**PROBLEM STATEMENT:**
Reproduce the entries exactly, but keep the pictures out of the copy.

**WORKING DATA:**
╭──
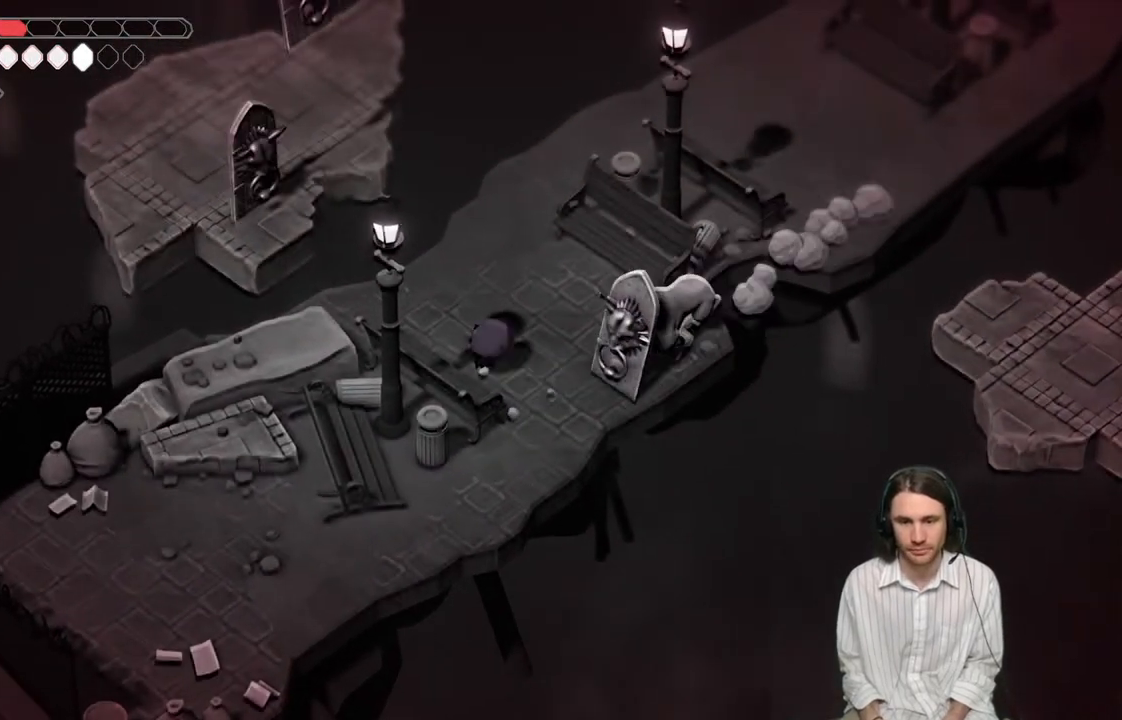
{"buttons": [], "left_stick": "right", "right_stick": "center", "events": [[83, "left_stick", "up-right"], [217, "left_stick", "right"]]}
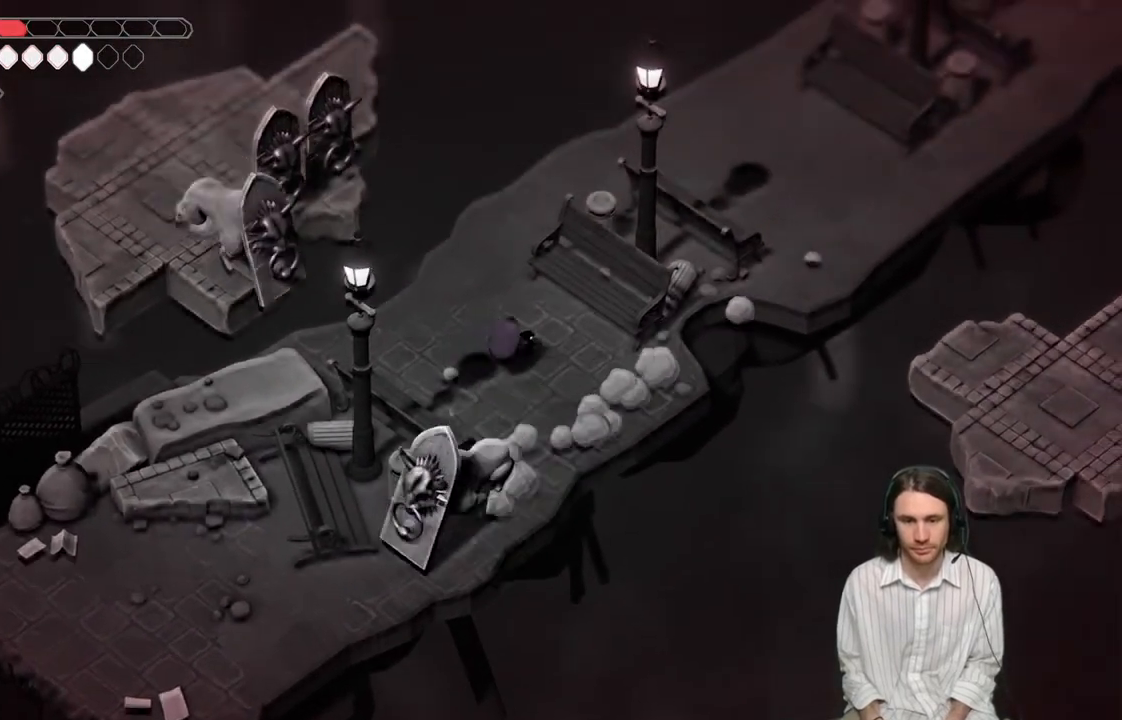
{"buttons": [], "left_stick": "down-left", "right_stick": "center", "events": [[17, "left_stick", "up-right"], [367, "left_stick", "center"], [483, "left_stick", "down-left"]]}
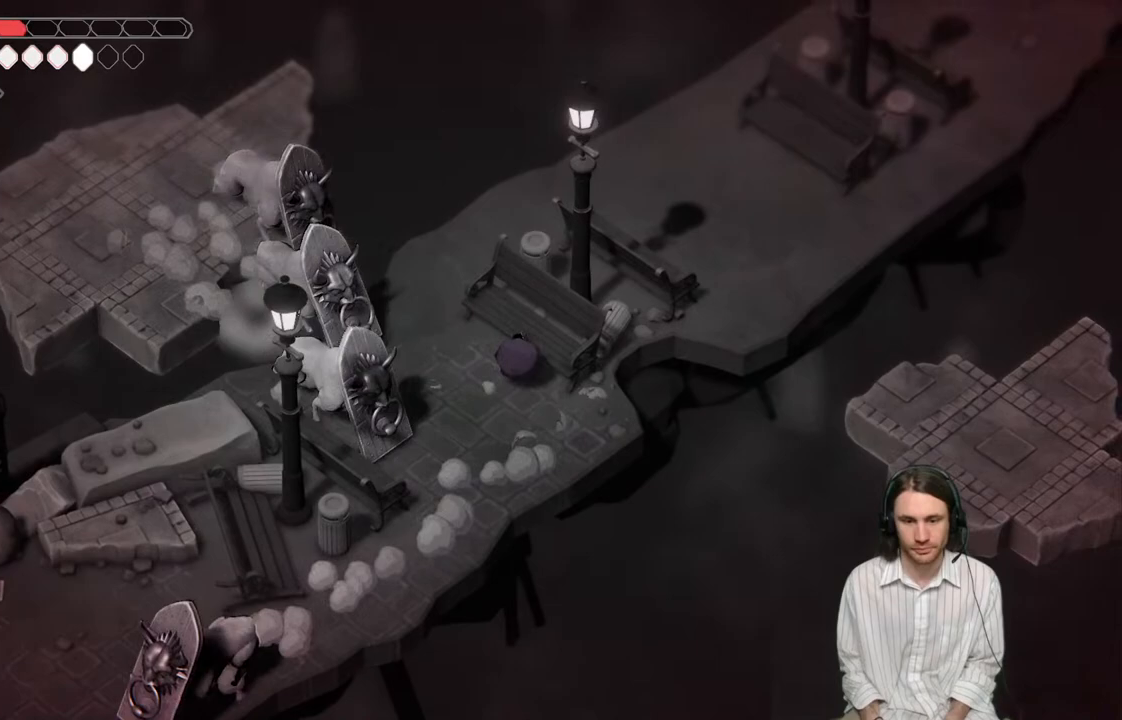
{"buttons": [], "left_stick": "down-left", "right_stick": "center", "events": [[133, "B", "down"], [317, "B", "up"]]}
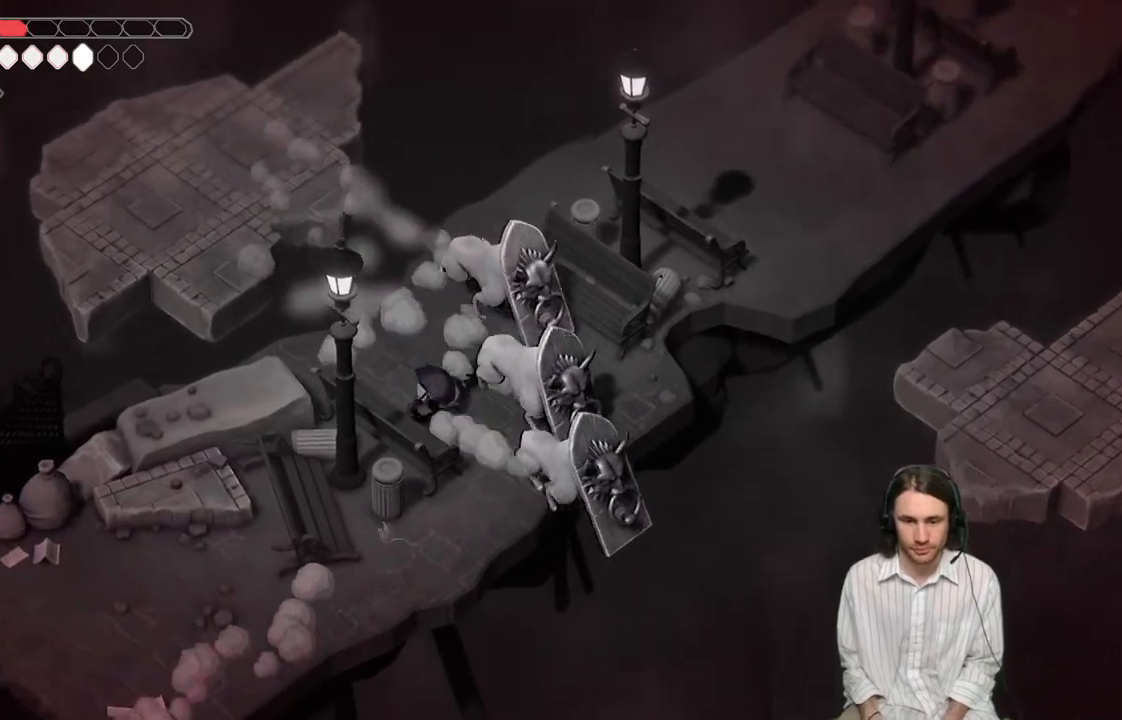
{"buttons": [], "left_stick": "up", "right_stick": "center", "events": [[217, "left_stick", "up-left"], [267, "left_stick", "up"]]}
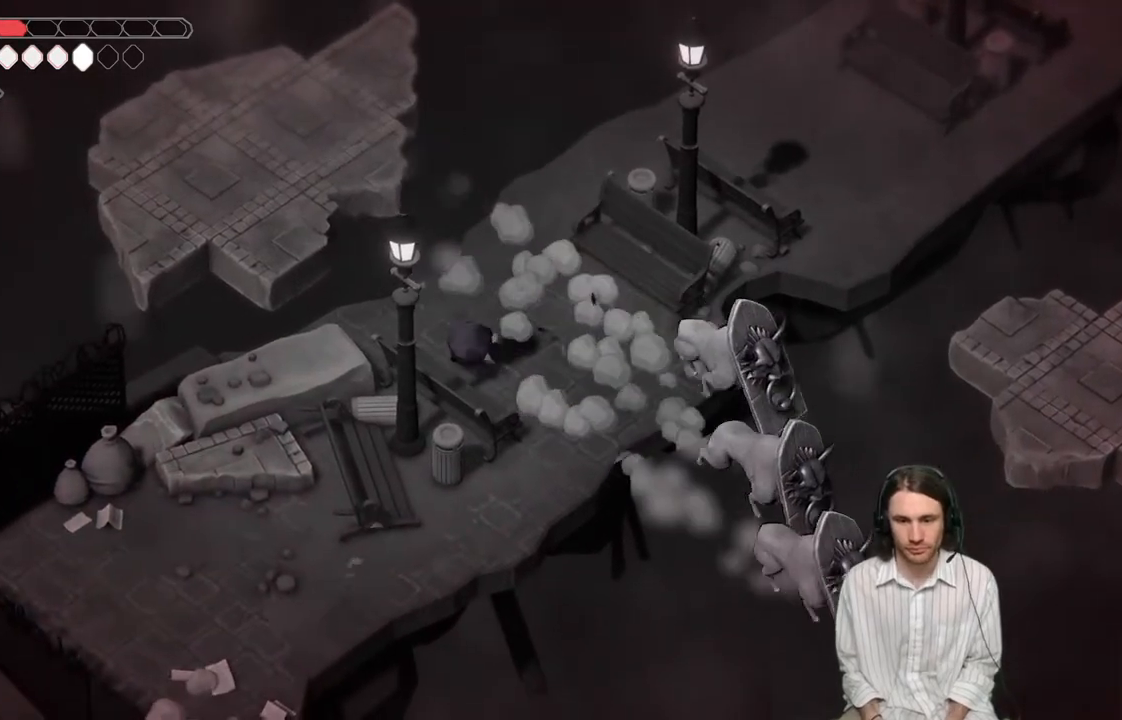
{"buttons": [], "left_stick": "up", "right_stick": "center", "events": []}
╰──
**RESPONSE TO THIS EXERCISE:**
{"buttons": [], "left_stick": "right", "right_stick": "center", "events": [[83, "left_stick", "up-right"], [217, "left_stick", "right"]]}
{"buttons": [], "left_stick": "down-left", "right_stick": "center", "events": [[17, "left_stick", "up-right"], [367, "left_stick", "center"], [483, "left_stick", "down-left"]]}
{"buttons": [], "left_stick": "down-left", "right_stick": "center", "events": [[133, "B", "down"], [317, "B", "up"]]}
{"buttons": [], "left_stick": "up", "right_stick": "center", "events": [[217, "left_stick", "up-left"], [267, "left_stick", "up"]]}
{"buttons": [], "left_stick": "up", "right_stick": "center", "events": []}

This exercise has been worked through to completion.